** Problem description **
Retype the material word for word, from its first line up to and including the line that contains "Vezzali | Margherita Granbassi".

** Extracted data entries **
• • • • •
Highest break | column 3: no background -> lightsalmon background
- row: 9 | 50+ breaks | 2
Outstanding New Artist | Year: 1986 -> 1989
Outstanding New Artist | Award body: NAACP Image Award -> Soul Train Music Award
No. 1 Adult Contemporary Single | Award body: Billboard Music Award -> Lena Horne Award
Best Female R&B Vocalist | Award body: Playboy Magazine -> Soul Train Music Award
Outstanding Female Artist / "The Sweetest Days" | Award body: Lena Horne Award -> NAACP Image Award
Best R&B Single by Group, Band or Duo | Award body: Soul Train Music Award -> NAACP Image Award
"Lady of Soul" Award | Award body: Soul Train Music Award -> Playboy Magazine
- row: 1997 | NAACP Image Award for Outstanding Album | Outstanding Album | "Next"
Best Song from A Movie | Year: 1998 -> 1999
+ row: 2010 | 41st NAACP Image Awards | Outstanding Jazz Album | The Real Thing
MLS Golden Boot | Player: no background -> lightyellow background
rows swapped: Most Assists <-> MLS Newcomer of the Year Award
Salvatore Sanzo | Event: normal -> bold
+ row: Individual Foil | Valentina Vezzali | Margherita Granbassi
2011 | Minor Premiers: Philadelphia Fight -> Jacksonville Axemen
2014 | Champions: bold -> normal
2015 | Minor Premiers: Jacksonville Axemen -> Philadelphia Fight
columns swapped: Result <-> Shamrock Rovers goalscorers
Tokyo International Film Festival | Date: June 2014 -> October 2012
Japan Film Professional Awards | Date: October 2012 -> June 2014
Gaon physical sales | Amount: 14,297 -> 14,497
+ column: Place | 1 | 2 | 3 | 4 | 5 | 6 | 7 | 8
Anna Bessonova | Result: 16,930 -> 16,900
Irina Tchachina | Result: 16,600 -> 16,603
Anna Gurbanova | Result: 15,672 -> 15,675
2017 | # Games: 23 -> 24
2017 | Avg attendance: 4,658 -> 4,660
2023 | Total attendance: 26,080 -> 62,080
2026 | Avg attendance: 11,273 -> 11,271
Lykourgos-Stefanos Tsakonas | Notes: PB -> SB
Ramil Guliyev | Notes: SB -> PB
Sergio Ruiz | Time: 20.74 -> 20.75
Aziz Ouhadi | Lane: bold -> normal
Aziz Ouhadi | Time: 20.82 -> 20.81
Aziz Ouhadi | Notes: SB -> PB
• • • • •
** Solution **
Highest break | column 3: no background -> lightsalmon background
- row: 9 | 50+ breaks | 2
Outstanding New Artist | Year: 1986 -> 1989
Outstanding New Artist | Award body: NAACP Image Award -> Soul Train Music Award
No. 1 Adult Contemporary Single | Award body: Billboard Music Award -> Lena Horne Award
Best Female R&B Vocalist | Award body: Playboy Magazine -> Soul Train Music Award
Outstanding Female Artist / "The Sweetest Days" | Award body: Lena Horne Award -> NAACP Image Award
Best R&B Single by Group, Band or Duo | Award body: Soul Train Music Award -> NAACP Image Award
"Lady of Soul" Award | Award body: Soul Train Music Award -> Playboy Magazine
- row: 1997 | NAACP Image Award for Outstanding Album | Outstanding Album | "Next"
Best Song from A Movie | Year: 1998 -> 1999
+ row: 2010 | 41st NAACP Image Awards | Outstanding Jazz Album | The Real Thing
MLS Golden Boot | Player: no background -> lightyellow background
rows swapped: Most Assists <-> MLS Newcomer of the Year Award
Salvatore Sanzo | Event: normal -> bold
+ row: Individual Foil | Valentina Vezzali | Margherita Granbassi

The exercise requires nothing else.